- _Problem_:
Can you reproduce, word for word, everything from the start of the data down to and including the line that contains "Hard Act To Follow - Grinspoon"? Leave the pictures out of your answer.

(Stored data)
-------
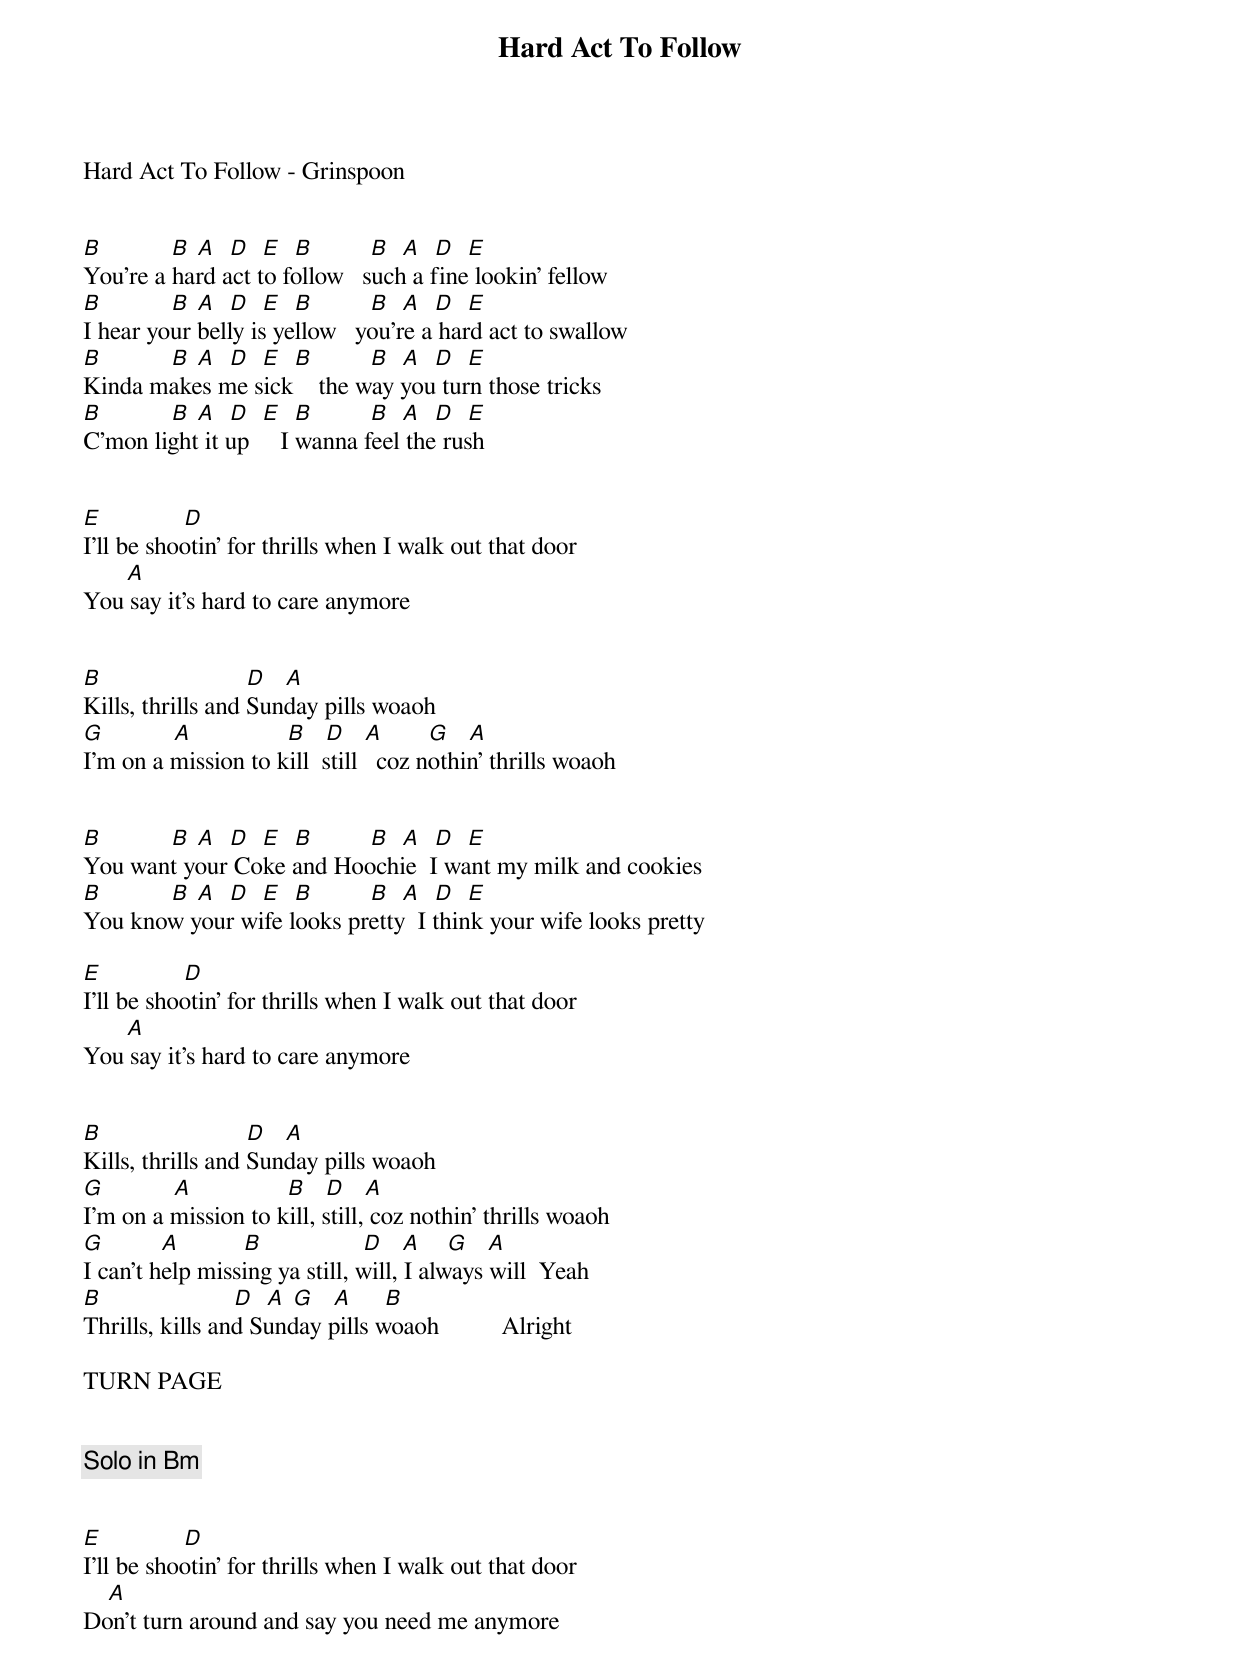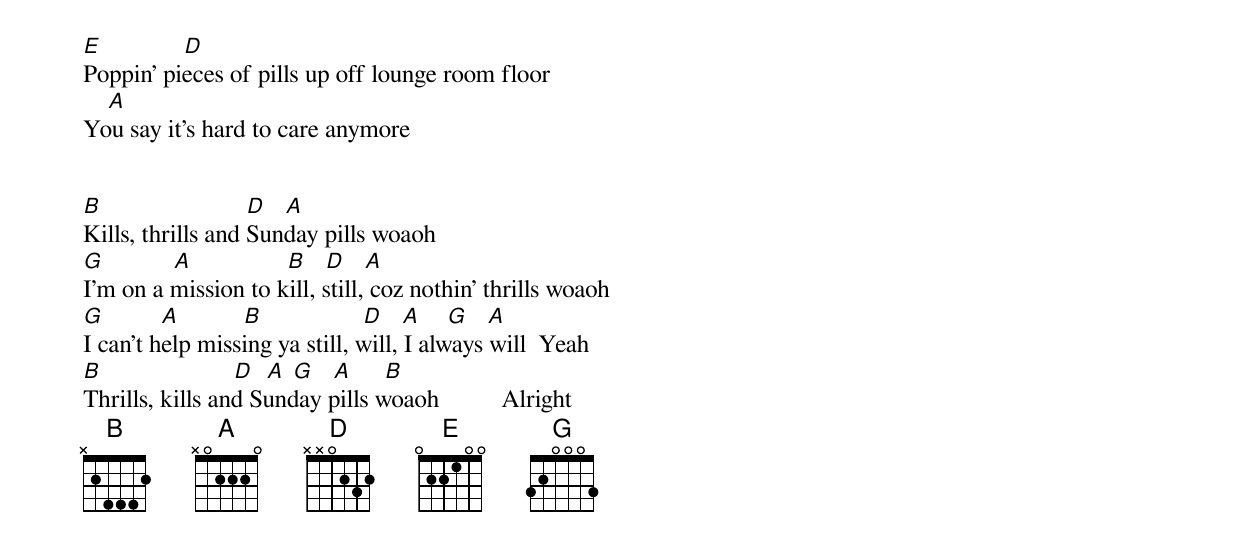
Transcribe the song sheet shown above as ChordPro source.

{title: Hard Act To Follow}
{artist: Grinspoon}
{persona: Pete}
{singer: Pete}
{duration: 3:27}
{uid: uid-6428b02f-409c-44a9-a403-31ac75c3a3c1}
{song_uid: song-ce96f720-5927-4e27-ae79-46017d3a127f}



Hard Act To Follow - Grinspoon


[B]  				     [B]	[A]  [D]  [E] 	[B]  				   [B]  [A]  [D]  [E]
You’re a hard act to follow			such a fine lookin’ fellow
[B]  				     [B]	[A]  [D]  [E] 	[B]  				   [B]  [A]  [D]  [E]
I hear your belly is yellow			you’re a hard act to swallow
[B]  				     [B]	[A]  [D]  [E] 	[B]  				   [B]  [A]  [D]  [E]
Kinda makes me sick				the way you turn those tricks
[B]  				     [B]	[A]  [D]  [E] 	[B]  				   [B]  [A]  [D]  [E]
C’mon light it up					I wanna feel the rush


[E]							      [D]
I’ll be shootin’ for thrills when I walk out that door
			    [A]
You say it’s hard to care anymore


[B]                       [D]			[A]
Kills, thrills and Sunday pills woaoh
[G]           [A]               [B]			[D]			[A]       [G]   [A]
I'm on a mission to kill	 still	  coz nothin’ thrills woaoh


[B]  				     [B]	[A]  [D]  [E] 	[B]  				   [B]  [A]  [D]  [E]
You want your Coke and Hoochie		I want my milk and cookies
[B]  				     [B]	[A]  [D]  [E] 	[B]  				   [B]  [A]  [D]  [E]
You know your wife looks pretty		I think your wife looks pretty

[E]							      [D]
I’ll be shootin’ for thrills when I walk out that door
			    [A]
You say it’s hard to care anymore


[B]                       [D]			[A]
Kills, thrills and Sunday pills woaoh
[G]           [A]               [B]			[D]			[A]
I'm on a mission to kill, still, coz nothin’ thrills woaoh
[G]   	    	[A]	         [B]                [D]			[A]    [G]   [A]
I can't help missing ya still, will, I always will  Yeah
[B]                			  [D]		[A]	[G]   [A]     [B]
Thrills, kills and Sunday pills woaoh         	Alright

TURN PAGE


{comment: Solo in Bm}


[E]							      [D]
I’ll be shootin’ for thrills when I walk out that door
				[A]
Don’t turn around and say you need me anymore
[E]							      [D]
Poppin’ pieces of pills up off lounge room floor
    [A]
You say it’s hard to care anymore


[B]                       [D]			[A]
Kills, thrills and Sunday pills woaoh
[G]           [A]               [B]			[D]			[A]
I'm on a mission to kill, still, coz nothin’ thrills woaoh
[G]   	    	[A]	         [B]                [D]			[A]    [G]   [A]
I can't help missing ya still, will, I always will  Yeah
[B]                			  [D]		[A]	[G]   [A]     [B]
Thrills, kills and Sunday pills woaoh         	Alright
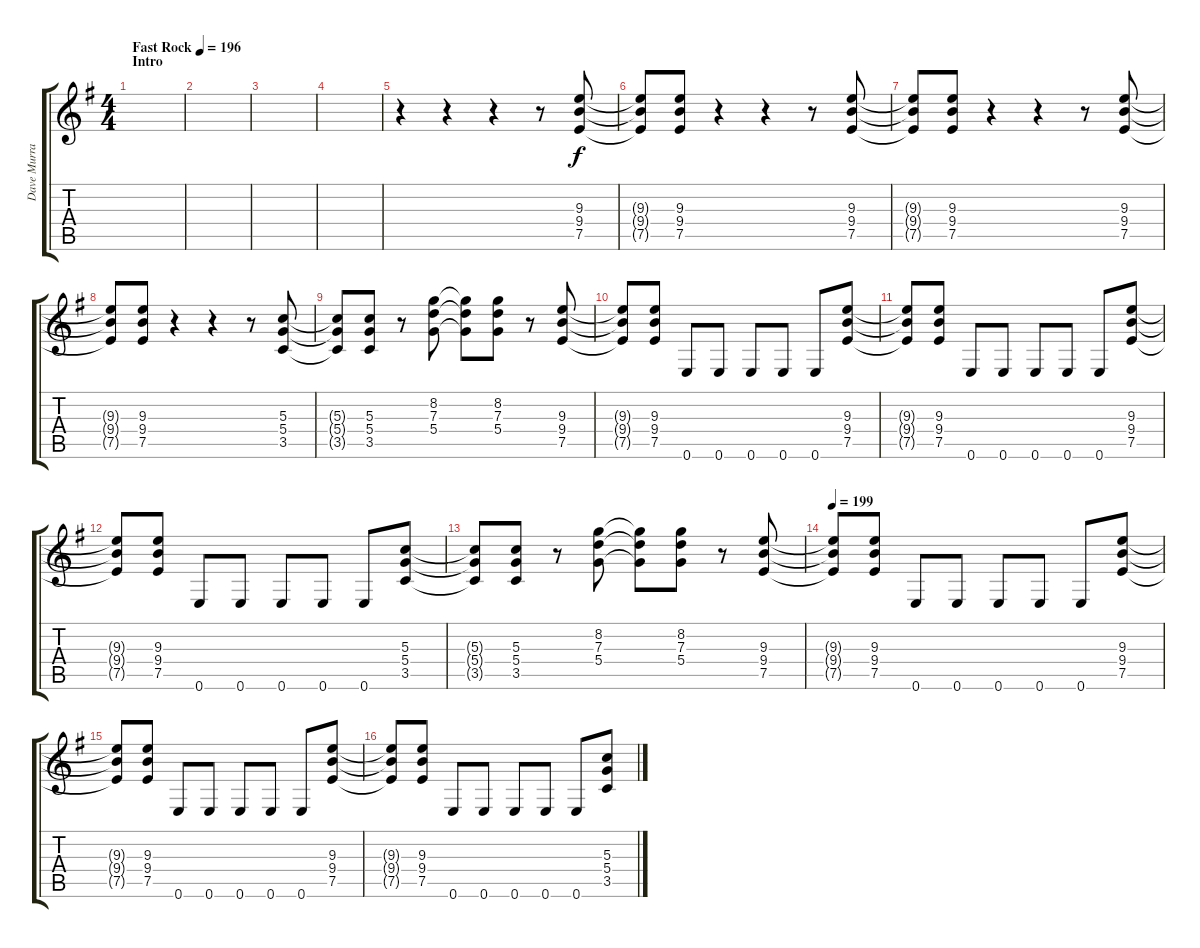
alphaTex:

\track ("Dave Murray (Guitar)" "Dave Murra") {instrument distortionguitar}
\staff {score tabs}
\tuning (E4 B3 G3 D3 A2 E2) {hide}
\ts (4 4)
\section ("" "Intro")
\tempo (196 "Fast Rock")
\clef g2
\ks eminor
|
|
|
|
r.4 r.4 r.4 r.8 (9.3 9.4 7.5).8 |
(9.3{t} 9.4{t} 7.5{t}).8 (9.3 9.4 7.5).8 r.4 r.4 r.8 (9.3 9.4 7.5).8 |
(9.3{t} 9.4{t} 7.5{t}).8 (9.3 9.4 7.5).8 r.4 r.4 r.8 (9.3 9.4 7.5).8 |
(9.3{t} 9.4{t} 7.5{t}).8 (9.3 9.4 7.5).8 r.4 r.4 r.8 (5.3 5.4 3.5).8 |
(5.3{t} 5.4{t} 3.5{t}).8 (5.3 5.4 3.5).8 r.8 (8.2 7.3 5.4).8 (8.2{t} 7.3{t} 5.4{t}).8 (8.2 7.3 5.4).8 r.8 (9.3 9.4 7.5).8 |
(9.3{t} 9.4{t} 7.5{t}).8 (9.3 9.4 7.5).8 0.6.8 0.6.8 0.6.8 0.6.8 0.6.8 (9.3 9.4 7.5).8 |
(9.3{t} 9.4{t} 7.5{t}).8 (9.3 9.4 7.5).8 0.6.8 0.6.8 0.6.8 0.6.8 0.6.8 (9.3 9.4 7.5).8 |
(9.3{t} 9.4{t} 7.5{t}).8 (9.3 9.4 7.5).8 0.6.8 0.6.8 0.6.8 0.6.8 0.6.8 (5.3 5.4 3.5).8 |
(5.3{t} 5.4{t} 3.5{t}).8 (5.3 5.4 3.5).8 r.8 (8.2 7.3 5.4).8 (8.2{t} 7.3{t} 5.4{t}).8 (8.2 7.3 5.4).8 r.8 (9.3 9.4 7.5).8 |
\tempo 199
(9.3{t} 9.4{t} 7.5{t}).8 (9.3 9.4 7.5).8 0.6.8 0.6.8 0.6.8 0.6.8 0.6.8 (9.3 9.4 7.5).8 |
(9.3{t} 9.4{t} 7.5{t}).8 (9.3 9.4 7.5).8 0.6.8 0.6.8 0.6.8 0.6.8 0.6.8 (9.3 9.4 7.5).8 |
(9.3{t} 9.4{t} 7.5{t}).8 (9.3 9.4 7.5).8 0.6.8 0.6.8 0.6.8 0.6.8 0.6.8 (5.3 5.4 3.5).8
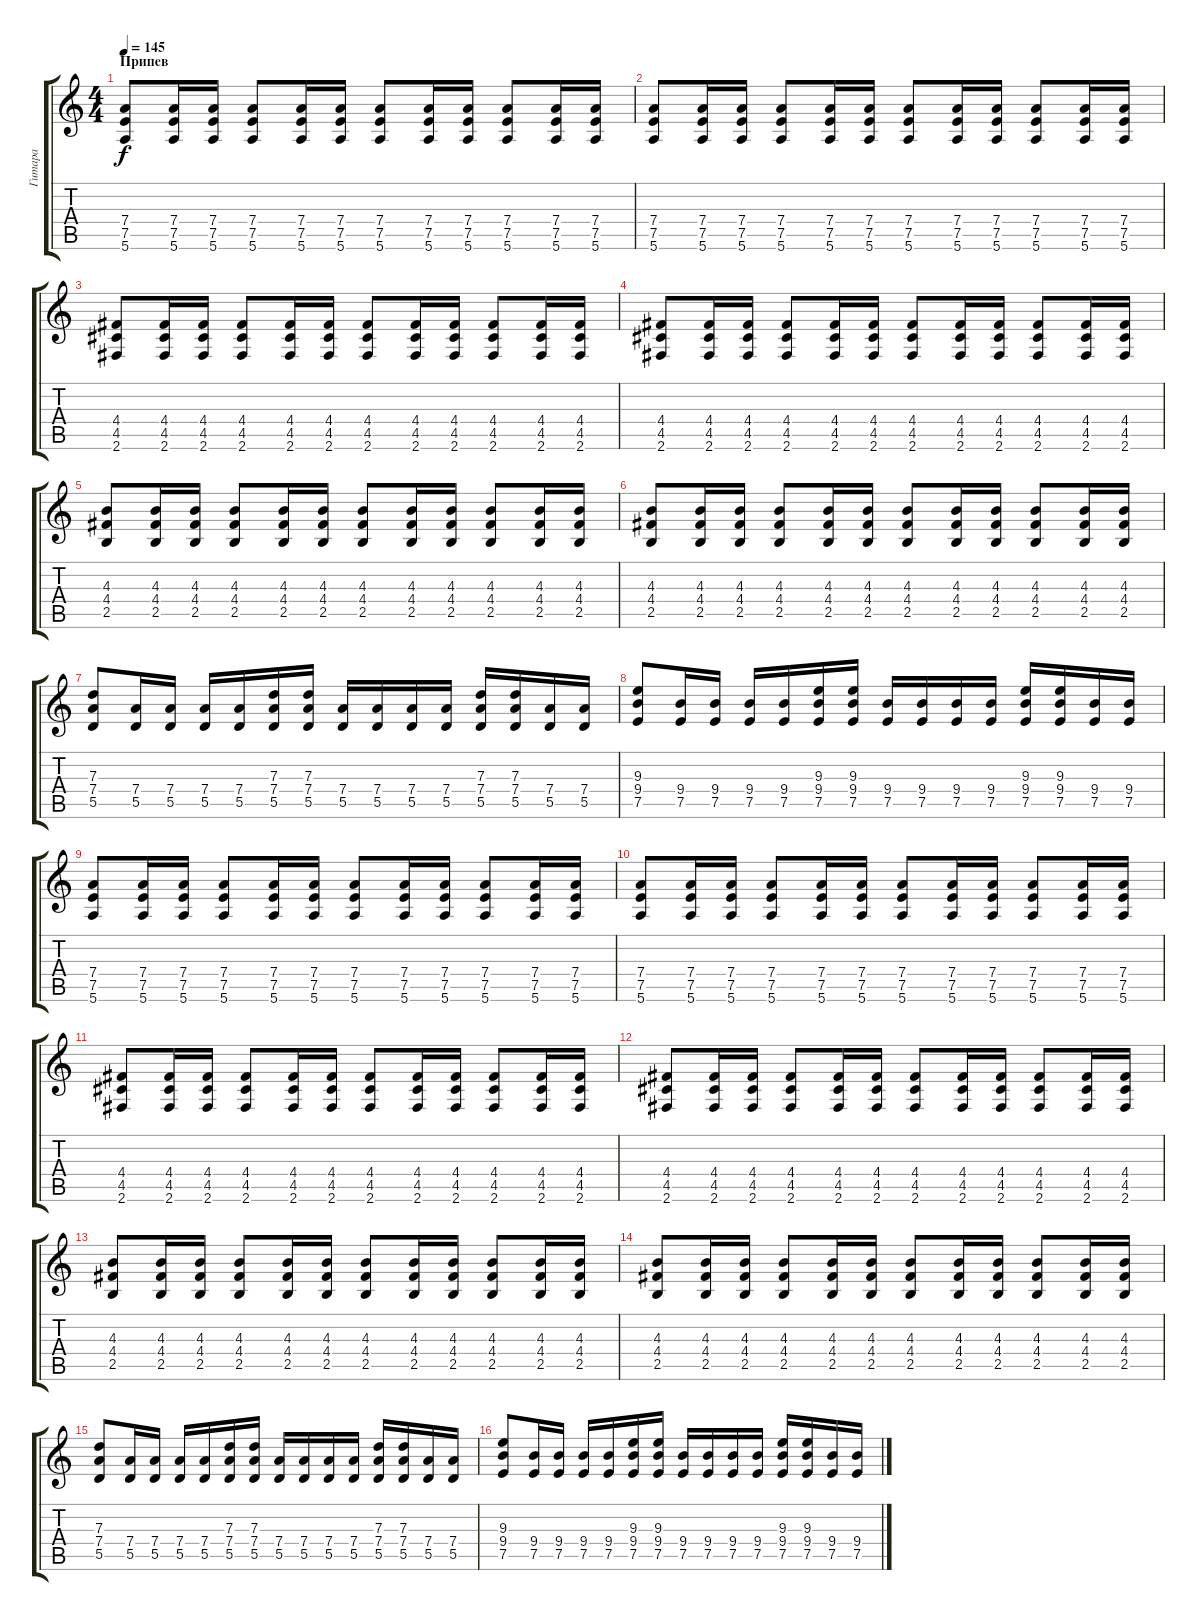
\track ("Гитара" "Гитара") {instrument distortionguitar}
\staff {score tabs}
\tuning (E4 B3 G3 D3 A2 E2) {hide}
\ts (4 4)
\section ("" "Припев")
\tempo 145
\clef g2
\ks c
(7.4 7.5 5.6).8{dy f} (7.4 7.5 5.6).16 (7.4 7.5 5.6).16 (7.4 7.5 5.6).8 (7.4 7.5 5.6).16 (7.4 7.5 5.6).16 (7.4 7.5 5.6).8 (7.4 7.5 5.6).16 (7.4 7.5 5.6).16 (7.4 7.5 5.6).8 (7.4 7.5 5.6).16 (7.4 7.5 5.6).16 |
(7.4 7.5 5.6).8 (7.4 7.5 5.6).16 (7.4 7.5 5.6).16 (7.4 7.5 5.6).8 (7.4 7.5 5.6).16 (7.4 7.5 5.6).16 (7.4 7.5 5.6).8 (7.4 7.5 5.6).16 (7.4 7.5 5.6).16 (7.4 7.5 5.6).8 (7.4 7.5 5.6).16 (7.4 7.5 5.6).16 |
(4.4 4.5 2.6).8 (4.4 4.5 2.6).16 (4.4 4.5 2.6).16 (4.4 4.5 2.6).8 (4.4 4.5 2.6).16 (4.4 4.5 2.6).16 (4.4 4.5 2.6).8 (4.4 4.5 2.6).16 (4.4 4.5 2.6).16 (4.4 4.5 2.6).8 (4.4 4.5 2.6).16 (4.4 4.5 2.6).16 |
(4.4 4.5 2.6).8 (4.4 4.5 2.6).16 (4.4 4.5 2.6).16 (4.4 4.5 2.6).8 (4.4 4.5 2.6).16 (4.4 4.5 2.6).16 (4.4 4.5 2.6).8 (4.4 4.5 2.6).16 (4.4 4.5 2.6).16 (4.4 4.5 2.6).8 (4.4 4.5 2.6).16 (4.4 4.5 2.6).16 |
(4.3 4.4 2.5).8 (4.3 4.4 2.5).16 (4.3 4.4 2.5).16 (4.3 4.4 2.5).8 (4.3 4.4 2.5).16 (4.3 4.4 2.5).16 (4.3 4.4 2.5).8 (4.3 4.4 2.5).16 (4.3 4.4 2.5).16 (4.3 4.4 2.5).8 (4.3 4.4 2.5).16 (4.3 4.4 2.5).16 |
(4.3 4.4 2.5).8 (4.3 4.4 2.5).16 (4.3 4.4 2.5).16 (4.3 4.4 2.5).8 (4.3 4.4 2.5).16 (4.3 4.4 2.5).16 (4.3 4.4 2.5).8 (4.3 4.4 2.5).16 (4.3 4.4 2.5).16 (4.3 4.4 2.5).8 (4.3 4.4 2.5).16 (4.3 4.4 2.5).16 |
(7.3 7.4 5.5).8 (7.4 5.5).16 (7.4 5.5).16 (7.4 5.5).16 (7.4 5.5).16 (7.3 7.4 5.5).16 (7.3 7.4 5.5).16 (7.4 5.5).16 (7.4 5.5).16 (7.4 5.5).16 (7.4 5.5).16 (7.3 7.4 5.5).16 (7.3 7.4 5.5).16 (7.4 5.5).16 (7.4 5.5).16 |
(9.3 9.4 7.5).8 (9.4 7.5).16 (9.4 7.5).16 (9.4 7.5).16 (9.4 7.5).16 (9.3 9.4 7.5).16 (9.3 9.4 7.5).16 (9.4 7.5).16 (9.4 7.5).16 (9.4 7.5).16 (9.4 7.5).16 (9.3 9.4 7.5).16 (9.3 9.4 7.5).16 (9.4 7.5).16 (9.4 7.5).16 |
(7.4 7.5 5.6).8 (7.4 7.5 5.6).16 (7.4 7.5 5.6).16 (7.4 7.5 5.6).8 (7.4 7.5 5.6).16 (7.4 7.5 5.6).16 (7.4 7.5 5.6).8 (7.4 7.5 5.6).16 (7.4 7.5 5.6).16 (7.4 7.5 5.6).8 (7.4 7.5 5.6).16 (7.4 7.5 5.6).16 |
(7.4 7.5 5.6).8 (7.4 7.5 5.6).16 (7.4 7.5 5.6).16 (7.4 7.5 5.6).8 (7.4 7.5 5.6).16 (7.4 7.5 5.6).16 (7.4 7.5 5.6).8 (7.4 7.5 5.6).16 (7.4 7.5 5.6).16 (7.4 7.5 5.6).8 (7.4 7.5 5.6).16 (7.4 7.5 5.6).16 |
(4.4 4.5 2.6).8 (4.4 4.5 2.6).16 (4.4 4.5 2.6).16 (4.4 4.5 2.6).8 (4.4 4.5 2.6).16 (4.4 4.5 2.6).16 (4.4 4.5 2.6).8 (4.4 4.5 2.6).16 (4.4 4.5 2.6).16 (4.4 4.5 2.6).8 (4.4 4.5 2.6).16 (4.4 4.5 2.6).16 |
(4.4 4.5 2.6).8 (4.4 4.5 2.6).16 (4.4 4.5 2.6).16 (4.4 4.5 2.6).8 (4.4 4.5 2.6).16 (4.4 4.5 2.6).16 (4.4 4.5 2.6).8 (4.4 4.5 2.6).16 (4.4 4.5 2.6).16 (4.4 4.5 2.6).8 (4.4 4.5 2.6).16 (4.4 4.5 2.6).16 |
(4.3 4.4 2.5).8 (4.3 4.4 2.5).16 (4.3 4.4 2.5).16 (4.3 4.4 2.5).8 (4.3 4.4 2.5).16 (4.3 4.4 2.5).16 (4.3 4.4 2.5).8 (4.3 4.4 2.5).16 (4.3 4.4 2.5).16 (4.3 4.4 2.5).8 (4.3 4.4 2.5).16 (4.3 4.4 2.5).16 |
(4.3 4.4 2.5).8 (4.3 4.4 2.5).16 (4.3 4.4 2.5).16 (4.3 4.4 2.5).8 (4.3 4.4 2.5).16 (4.3 4.4 2.5).16 (4.3 4.4 2.5).8 (4.3 4.4 2.5).16 (4.3 4.4 2.5).16 (4.3 4.4 2.5).8 (4.3 4.4 2.5).16 (4.3 4.4 2.5).16 |
(7.3 7.4 5.5).8 (7.4 5.5).16 (7.4 5.5).16 (7.4 5.5).16 (7.4 5.5).16 (7.3 7.4 5.5).16 (7.3 7.4 5.5).16 (7.4 5.5).16 (7.4 5.5).16 (7.4 5.5).16 (7.4 5.5).16 (7.3 7.4 5.5).16 (7.3 7.4 5.5).16 (7.4 5.5).16 (7.4 5.5).16 |
(9.3 9.4 7.5).8 (9.4 7.5).16 (9.4 7.5).16 (9.4 7.5).16 (9.4 7.5).16 (9.3 9.4 7.5).16 (9.3 9.4 7.5).16 (9.4 7.5).16 (9.4 7.5).16 (9.4 7.5).16 (9.4 7.5).16 (9.3 9.4 7.5).16 (9.3 9.4 7.5).16 (9.4 7.5).16 (9.4 7.5).16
-------
- _The result_:
Transcribe the song sheet shown above as ChordPro source.

{title: Hard Act To Follow}
{artist: Grinspoon}
{persona: Pete}
{singer: Pete}
{duration: 3:27}
{uid: uid-6428b02f-409c-44a9-a403-31ac75c3a3c1}
{song_uid: song-ce96f720-5927-4e27-ae79-46017d3a127f}



Hard Act To Follow - Grinspoon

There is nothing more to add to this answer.